In spite of popular internet lore, though, Moranis never "walked away from Hollywood" to bravely raise his kids. Instead, he said, he just became more selective and it became easy to say no to things. Right up until today, when Disney announced that Moranis would appear in Shrunk, a follow-up to the Honey, I Shrunk the Kids franchise that he fronted from 1989 until 1997.

"I just love when the Internet is wrong. It's the only thing that will save journalism," Moranis joked in an interview with Heeb in 2013. "So he says, 'I gotta ask, would you do it?' I said, 'I don't say no to anything until everything is presented to me.' What is it? Is it happening? Is there a script? What's the part? Who else is in it? Where is it? How long is it gonna take? You know, I need a little bit more information. 'But it's something you would do?' he asks.
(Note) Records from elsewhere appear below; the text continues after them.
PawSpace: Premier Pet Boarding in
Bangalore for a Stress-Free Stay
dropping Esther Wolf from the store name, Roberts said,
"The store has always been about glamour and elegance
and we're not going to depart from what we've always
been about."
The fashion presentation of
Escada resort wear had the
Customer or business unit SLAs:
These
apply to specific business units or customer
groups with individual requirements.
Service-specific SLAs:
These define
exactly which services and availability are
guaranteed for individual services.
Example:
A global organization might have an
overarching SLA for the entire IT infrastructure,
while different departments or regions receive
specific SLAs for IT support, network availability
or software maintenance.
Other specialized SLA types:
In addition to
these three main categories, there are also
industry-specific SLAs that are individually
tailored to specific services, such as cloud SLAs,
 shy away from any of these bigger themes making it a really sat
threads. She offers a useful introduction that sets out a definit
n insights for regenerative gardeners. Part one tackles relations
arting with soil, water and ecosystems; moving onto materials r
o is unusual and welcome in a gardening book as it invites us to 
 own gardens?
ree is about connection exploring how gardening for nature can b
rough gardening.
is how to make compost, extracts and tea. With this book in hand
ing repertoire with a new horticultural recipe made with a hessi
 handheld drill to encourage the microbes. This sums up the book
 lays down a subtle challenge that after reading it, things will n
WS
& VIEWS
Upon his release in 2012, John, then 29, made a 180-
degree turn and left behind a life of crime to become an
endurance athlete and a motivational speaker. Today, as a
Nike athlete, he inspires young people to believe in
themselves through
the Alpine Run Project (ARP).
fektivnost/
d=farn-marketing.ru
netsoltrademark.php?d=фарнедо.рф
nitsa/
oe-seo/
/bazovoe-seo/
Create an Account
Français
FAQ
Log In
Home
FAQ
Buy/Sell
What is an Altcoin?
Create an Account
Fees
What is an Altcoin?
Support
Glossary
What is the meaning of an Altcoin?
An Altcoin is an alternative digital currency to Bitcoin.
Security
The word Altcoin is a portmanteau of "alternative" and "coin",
Do I have to answer that?"

It was this logic that led to him turning down several bigger parts in recent years, including a cameo in Ghostbusters back in 2016. He said at the time that while he wished Paul Feig's production well,he did not see the point of showing up for a single day on set to revisit something he had done thirty years before.

"I took a break, which turned into a longer break," Moranis told The Hollywood Reporter in 2015.

During that break, he did some voice work, which included a recent appearance on The Goldbergs, providing the voice of Dark Helmet (his character from Spaceballs) for a dream sequence.

"I'm a single parent, and I just found that it was too difficult to manage raising my kids and doing the traveling involved in making movies," he told USA Today in 2006, doing an interview in support of his album The Agoraphobic Cowboy. "I found that I really didn't miss it. In the last few years I've been offered a number of parts in movies, and I've just turned them down. I don't know whether I'll go back to it or not. I've been doing a lot of writing and a lot of parenting, and now I'm doing this."

Moranis launched his career as an actor, comedian, and writer by appearing in Second City Television in the 1980s. He began making a name for himself in Hollywood with the 1983 film Strange Brew, then followed that up with a role in Ghostbusters in 1984. He appeared in cult-favorite films Little Shop of Horrors and Spaceballs in 1986 and 1987, respectively, then reprised his previous role in Ghostbusters II in 1989, the same year he helped launch the Honey, I Shrunk the Kids franchise. His step back from the spotlight has become the stuff of legends among the generation that grew up watching his family-friendly movies, including Honey, I Shrunk the Kids.